CFM6900 - Taxing loan relationships: anti – avoidance: consideration not recognised by accounting practice
Finance Act 2008 Rules
Some companies seek artificially to shelter profits on their
loan relationships (and derivative contracts – see CFM13679)
by transferring them to other companies in exchange for the issue
of shares. It is claimed under GAAP that the transferor is not
required to recognise any accounting profit. This is despite the
fact that the shares obtained are fully marketable and are capable
of being realised for the same cash value at which the loan
relationship could have been sold.
FA96/SCH9/PARA11B was introduced by Finance Act 2008 to
address this form of avoidance and has effect for disposals on or
after 16 May 2008.
The new rule applies where there is:
- a disposal in an accounting period (in whole or in part) of rights under a creditor loan relationship, and
- the consideration for the disposal is not wholly in the form of money (or a debt that falls to be settled by way of money), and
- the consideration, in accordance with GAAP, is not fully recognised in the disponor’s accounts for that accounting period or any other accounting period, and
- the disponor has a “relevant avoidance intention”.

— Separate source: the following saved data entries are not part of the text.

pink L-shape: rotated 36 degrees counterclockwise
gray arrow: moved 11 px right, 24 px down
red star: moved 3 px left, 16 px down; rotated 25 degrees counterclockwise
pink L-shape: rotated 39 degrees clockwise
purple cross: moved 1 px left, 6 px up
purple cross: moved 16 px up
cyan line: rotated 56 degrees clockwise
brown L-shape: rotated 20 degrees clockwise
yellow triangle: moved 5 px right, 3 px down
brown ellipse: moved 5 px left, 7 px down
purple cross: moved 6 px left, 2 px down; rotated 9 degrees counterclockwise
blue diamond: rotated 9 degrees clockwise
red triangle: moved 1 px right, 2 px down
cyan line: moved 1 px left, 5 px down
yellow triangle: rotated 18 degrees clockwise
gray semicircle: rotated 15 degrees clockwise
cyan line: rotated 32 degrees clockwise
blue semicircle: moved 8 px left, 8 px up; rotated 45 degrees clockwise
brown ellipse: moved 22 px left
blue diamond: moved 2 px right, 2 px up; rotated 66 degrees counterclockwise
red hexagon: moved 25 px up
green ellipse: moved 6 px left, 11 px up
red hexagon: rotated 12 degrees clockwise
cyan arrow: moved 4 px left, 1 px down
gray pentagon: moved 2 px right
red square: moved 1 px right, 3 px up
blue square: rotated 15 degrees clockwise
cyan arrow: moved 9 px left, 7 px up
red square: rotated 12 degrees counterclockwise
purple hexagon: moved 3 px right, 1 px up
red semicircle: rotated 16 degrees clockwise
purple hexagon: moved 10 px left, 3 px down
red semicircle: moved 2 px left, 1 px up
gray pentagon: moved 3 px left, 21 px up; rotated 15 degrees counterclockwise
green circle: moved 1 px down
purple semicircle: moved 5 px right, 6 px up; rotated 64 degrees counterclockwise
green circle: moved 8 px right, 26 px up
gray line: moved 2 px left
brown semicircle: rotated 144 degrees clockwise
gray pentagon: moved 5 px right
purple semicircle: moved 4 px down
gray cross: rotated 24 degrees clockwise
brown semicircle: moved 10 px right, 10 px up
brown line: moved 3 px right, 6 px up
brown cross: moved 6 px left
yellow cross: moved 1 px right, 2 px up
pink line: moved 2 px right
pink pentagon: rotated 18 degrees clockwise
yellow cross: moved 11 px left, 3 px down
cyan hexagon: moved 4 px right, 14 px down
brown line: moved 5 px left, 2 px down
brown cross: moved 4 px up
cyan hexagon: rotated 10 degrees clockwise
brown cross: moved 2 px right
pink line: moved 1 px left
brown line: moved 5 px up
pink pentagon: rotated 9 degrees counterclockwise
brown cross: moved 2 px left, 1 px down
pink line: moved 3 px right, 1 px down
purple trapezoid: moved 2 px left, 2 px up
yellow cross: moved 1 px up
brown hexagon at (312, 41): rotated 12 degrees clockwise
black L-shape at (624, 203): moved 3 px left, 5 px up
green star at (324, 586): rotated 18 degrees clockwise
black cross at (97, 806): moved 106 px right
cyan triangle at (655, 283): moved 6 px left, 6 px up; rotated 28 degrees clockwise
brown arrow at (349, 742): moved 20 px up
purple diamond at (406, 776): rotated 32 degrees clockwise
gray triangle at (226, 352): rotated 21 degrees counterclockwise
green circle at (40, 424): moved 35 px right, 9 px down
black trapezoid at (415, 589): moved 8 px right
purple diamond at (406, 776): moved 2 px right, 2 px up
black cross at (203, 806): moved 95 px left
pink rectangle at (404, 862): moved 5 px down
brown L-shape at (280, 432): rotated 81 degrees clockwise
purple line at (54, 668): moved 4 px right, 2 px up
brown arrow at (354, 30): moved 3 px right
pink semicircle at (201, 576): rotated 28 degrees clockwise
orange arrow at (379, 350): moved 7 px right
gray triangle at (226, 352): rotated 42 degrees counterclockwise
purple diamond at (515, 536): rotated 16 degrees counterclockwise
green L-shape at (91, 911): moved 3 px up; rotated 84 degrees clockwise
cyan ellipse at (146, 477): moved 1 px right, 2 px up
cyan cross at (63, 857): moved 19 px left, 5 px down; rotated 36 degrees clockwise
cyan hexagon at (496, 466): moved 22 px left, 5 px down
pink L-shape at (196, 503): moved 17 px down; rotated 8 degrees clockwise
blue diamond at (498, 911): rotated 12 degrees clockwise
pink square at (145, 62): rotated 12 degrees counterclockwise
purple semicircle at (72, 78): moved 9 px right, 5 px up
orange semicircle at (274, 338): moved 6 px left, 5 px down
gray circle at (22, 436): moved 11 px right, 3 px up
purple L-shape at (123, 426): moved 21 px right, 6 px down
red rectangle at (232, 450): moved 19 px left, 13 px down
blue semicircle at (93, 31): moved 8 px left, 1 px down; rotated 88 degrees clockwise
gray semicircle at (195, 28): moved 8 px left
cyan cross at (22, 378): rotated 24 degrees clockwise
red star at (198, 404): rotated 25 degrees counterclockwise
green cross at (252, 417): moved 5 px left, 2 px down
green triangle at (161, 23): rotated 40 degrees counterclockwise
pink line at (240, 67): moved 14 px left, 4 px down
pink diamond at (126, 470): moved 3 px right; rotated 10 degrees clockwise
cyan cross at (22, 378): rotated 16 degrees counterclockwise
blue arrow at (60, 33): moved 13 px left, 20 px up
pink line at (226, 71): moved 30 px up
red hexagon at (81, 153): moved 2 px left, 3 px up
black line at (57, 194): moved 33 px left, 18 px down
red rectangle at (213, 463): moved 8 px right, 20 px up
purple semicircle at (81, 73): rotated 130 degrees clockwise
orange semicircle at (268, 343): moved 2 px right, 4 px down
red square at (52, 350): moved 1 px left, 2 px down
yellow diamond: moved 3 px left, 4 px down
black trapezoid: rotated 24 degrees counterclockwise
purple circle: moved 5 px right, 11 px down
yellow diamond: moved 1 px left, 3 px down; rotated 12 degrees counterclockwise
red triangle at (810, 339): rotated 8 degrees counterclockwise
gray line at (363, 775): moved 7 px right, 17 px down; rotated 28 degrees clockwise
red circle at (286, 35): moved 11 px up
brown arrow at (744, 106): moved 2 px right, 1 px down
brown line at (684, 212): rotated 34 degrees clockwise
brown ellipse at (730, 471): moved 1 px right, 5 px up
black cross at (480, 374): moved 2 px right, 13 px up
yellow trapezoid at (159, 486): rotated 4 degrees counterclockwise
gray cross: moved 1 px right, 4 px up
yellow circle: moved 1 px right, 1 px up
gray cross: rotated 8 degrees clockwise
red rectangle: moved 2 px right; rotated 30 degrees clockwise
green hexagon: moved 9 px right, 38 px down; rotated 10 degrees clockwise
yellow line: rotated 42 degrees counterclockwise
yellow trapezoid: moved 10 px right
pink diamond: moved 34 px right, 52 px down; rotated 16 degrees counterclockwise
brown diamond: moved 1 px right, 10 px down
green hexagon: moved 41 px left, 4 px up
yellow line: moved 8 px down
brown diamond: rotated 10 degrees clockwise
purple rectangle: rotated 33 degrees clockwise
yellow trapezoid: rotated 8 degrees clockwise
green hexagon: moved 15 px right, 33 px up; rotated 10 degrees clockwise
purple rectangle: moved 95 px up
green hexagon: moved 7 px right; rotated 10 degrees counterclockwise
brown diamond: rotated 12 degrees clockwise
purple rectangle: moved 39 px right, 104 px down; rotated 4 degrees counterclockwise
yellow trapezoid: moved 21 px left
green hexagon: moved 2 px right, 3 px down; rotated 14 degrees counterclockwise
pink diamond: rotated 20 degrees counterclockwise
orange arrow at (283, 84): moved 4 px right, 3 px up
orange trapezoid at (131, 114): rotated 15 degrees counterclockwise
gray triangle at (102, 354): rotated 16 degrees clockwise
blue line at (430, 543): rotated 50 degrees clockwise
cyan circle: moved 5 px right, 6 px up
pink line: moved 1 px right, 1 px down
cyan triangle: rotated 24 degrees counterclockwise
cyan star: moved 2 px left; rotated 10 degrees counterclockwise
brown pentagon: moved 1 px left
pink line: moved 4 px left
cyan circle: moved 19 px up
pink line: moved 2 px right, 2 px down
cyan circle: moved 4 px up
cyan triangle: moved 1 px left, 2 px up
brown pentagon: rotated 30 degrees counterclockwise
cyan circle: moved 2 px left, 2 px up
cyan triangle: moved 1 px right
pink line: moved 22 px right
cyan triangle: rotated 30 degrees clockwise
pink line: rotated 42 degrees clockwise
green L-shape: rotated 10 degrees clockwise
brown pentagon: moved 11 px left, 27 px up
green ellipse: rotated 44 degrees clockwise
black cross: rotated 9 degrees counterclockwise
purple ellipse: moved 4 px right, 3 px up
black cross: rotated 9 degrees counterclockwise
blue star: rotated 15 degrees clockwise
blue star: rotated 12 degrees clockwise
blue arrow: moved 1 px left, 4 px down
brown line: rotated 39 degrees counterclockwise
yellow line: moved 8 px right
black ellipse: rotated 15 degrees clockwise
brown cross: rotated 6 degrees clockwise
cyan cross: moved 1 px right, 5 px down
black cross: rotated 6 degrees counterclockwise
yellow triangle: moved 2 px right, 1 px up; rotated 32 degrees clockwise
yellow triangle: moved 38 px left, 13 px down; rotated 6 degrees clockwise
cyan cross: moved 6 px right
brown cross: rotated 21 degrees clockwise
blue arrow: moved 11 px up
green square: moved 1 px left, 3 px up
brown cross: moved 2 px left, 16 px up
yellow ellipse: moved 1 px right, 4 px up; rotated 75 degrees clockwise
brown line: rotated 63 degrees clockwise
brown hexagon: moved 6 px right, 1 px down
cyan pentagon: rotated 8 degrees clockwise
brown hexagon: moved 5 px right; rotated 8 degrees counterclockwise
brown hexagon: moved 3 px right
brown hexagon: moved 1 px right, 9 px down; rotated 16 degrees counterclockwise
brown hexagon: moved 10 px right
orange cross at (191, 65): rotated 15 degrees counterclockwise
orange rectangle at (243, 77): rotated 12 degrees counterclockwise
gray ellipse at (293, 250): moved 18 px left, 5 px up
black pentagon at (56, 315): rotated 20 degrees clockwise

“Relevant avoidance intention” means the intention
of eliminating or reducing the credits to be brought into account
for the purposes of the loan relationship rules.
Para 11B operates by bringing into account the full amount
of the consideration received for the accounting period in which
the disposal took place and takes priority over FA96/SCH9/PARA12.
However, para 11B will not apply if the consideration
brought into account in respect of the disposal is increased under
the transfer pricing rules at ICTA88/SCH28AA.